The inviting sounds of Rebecca Jordan’s vocals are what makes this artist unique. Her ability to capture the soulful essence of artists of the past such as Billie Holiday and Aretha Franklin has encompassed the artistry of all that this talent has to offer the music scene. You may remember awhile back when we brought you Rebecca’s captivating cover of Fleetwood Mac’s classic “Dreams,” and now, from the forthcoming EP Asphalt Heart, we present her most recent clip “Eve,” an astonishing account of past and present musical influence.
This singer/songwriter grew up in Ohio studying classical piano and teaching herself guitar at a young age. Inspired by musical artists such as The Cure, Aretha Franklin, Tom Petty, and Joao Gilberto, she has created a balance between classic and contemporary music, making her songs strong and noteworthy. Since moving to New York City, Rebecca gained the 2010 Abe Olman Award from the Songwriters Hall of Fame, was a 2010 NPR Mountain Stage NewSong finalist, and received a 2011 Independent Music Award nomination for her self-released EP titled Souvenir. Jordan has written for well-known artists such as Kelly Clarkson and John Legend, and also co-wrote five songs for Alice Smith’s upcoming EP, executive produced by Citizen Cope.

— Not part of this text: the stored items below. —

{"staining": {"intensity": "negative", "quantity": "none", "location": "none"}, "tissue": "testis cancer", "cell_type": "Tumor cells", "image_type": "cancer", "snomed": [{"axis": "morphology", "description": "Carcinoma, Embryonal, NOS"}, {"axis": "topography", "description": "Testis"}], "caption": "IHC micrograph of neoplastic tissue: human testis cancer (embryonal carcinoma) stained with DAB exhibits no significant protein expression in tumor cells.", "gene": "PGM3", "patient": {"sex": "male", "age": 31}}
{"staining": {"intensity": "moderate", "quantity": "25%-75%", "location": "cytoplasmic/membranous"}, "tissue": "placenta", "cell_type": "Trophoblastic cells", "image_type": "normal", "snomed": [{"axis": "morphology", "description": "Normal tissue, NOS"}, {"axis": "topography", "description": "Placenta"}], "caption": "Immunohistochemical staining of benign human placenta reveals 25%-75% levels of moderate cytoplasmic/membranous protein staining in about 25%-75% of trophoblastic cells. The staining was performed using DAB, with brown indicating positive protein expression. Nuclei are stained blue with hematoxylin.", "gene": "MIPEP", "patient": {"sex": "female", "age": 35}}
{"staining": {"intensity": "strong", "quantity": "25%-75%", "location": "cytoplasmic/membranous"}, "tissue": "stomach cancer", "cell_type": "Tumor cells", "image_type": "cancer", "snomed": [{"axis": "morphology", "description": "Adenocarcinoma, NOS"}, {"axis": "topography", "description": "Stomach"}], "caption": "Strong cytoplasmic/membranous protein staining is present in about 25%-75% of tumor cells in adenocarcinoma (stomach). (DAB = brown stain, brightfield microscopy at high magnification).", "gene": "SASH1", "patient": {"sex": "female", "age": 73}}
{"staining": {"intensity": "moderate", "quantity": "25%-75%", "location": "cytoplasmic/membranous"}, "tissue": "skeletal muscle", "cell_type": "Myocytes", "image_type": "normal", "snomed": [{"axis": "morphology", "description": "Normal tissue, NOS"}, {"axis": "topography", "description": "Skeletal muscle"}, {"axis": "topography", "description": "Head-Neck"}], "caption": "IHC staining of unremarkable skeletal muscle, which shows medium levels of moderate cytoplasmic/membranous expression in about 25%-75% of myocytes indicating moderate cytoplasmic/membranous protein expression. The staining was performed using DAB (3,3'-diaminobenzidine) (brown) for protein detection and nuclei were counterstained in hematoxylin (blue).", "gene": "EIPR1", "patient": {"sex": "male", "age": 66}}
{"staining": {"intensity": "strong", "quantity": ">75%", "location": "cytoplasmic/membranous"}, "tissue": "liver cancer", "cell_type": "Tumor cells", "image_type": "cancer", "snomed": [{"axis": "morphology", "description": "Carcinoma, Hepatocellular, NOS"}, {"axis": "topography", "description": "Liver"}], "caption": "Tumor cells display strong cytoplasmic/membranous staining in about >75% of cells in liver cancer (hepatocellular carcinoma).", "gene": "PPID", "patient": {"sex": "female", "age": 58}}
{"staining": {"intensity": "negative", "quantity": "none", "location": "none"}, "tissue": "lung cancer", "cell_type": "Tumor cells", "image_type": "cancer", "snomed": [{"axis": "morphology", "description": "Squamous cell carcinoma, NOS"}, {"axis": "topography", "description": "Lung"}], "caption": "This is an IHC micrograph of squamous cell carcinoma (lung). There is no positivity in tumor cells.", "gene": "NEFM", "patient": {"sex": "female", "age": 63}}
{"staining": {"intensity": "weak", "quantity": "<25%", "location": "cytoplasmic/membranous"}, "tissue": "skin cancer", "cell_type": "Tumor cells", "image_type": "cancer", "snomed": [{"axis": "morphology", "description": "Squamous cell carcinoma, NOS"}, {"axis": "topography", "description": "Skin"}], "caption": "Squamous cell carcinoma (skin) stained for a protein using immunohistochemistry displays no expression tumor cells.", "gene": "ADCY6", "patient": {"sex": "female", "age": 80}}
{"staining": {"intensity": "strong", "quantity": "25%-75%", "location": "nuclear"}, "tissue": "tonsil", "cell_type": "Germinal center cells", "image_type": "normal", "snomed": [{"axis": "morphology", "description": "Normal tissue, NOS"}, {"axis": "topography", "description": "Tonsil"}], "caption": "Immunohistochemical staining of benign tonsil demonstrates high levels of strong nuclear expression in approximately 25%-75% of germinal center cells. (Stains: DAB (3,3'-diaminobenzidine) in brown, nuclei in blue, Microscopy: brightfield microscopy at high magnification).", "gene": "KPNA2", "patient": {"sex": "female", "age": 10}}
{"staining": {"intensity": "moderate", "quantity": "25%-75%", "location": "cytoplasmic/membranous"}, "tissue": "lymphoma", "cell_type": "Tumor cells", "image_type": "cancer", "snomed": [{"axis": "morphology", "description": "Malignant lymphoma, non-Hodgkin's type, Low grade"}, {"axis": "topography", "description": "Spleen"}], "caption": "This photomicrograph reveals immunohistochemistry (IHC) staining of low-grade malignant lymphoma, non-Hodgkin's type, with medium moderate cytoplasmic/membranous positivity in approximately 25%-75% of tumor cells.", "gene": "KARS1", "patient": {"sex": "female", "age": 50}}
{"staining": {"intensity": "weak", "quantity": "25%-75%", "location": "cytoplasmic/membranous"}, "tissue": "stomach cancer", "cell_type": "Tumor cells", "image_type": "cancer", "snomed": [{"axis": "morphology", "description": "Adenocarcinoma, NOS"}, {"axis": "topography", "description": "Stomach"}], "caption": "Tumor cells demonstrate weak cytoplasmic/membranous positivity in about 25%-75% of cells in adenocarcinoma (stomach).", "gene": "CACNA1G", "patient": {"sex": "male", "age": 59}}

Over the past few months, Rebecca has been focusing wholeheartedly on finally completing a her new EP, Asphalt Heart. In recent times, she debuted music to a packed house of fans at Brooklyn Academy of Music’s own BAM Café. Jordan performs, singing with a tilted head full of dreams in whimsical ways, making her appearance and vocals comparable to those of a beautiful songbird. Of her new single and video clip for “Eve,” Jordan expresses, “It speaks to the first romantic relationship we ever have—the one we have with our dreams.” The video is an account of inspiration within the past and present, and Jordan tells a story that is both remarkable and incredibly inspiring.
Throughout “Eve,” Rebecca Jordan is seen sporting the look of classic female personalities such as Billie Holiday, Cleopatra and the all encompassing vision of Eve, whose importance is more in tune with inspiration rather than religion. The sultry sounds of Rebecca’s voice take viewers to other places in time—places where thoughts and reveries are all that make up the human mind. Jordan comes to her own as she is seen performing in her present day attire, and the clip adheres to the idea that Rebecca Jordan’s existence comes from another time. “Eve” is classic and timeless and proves to be a solid example of all that this budding artist has to offer.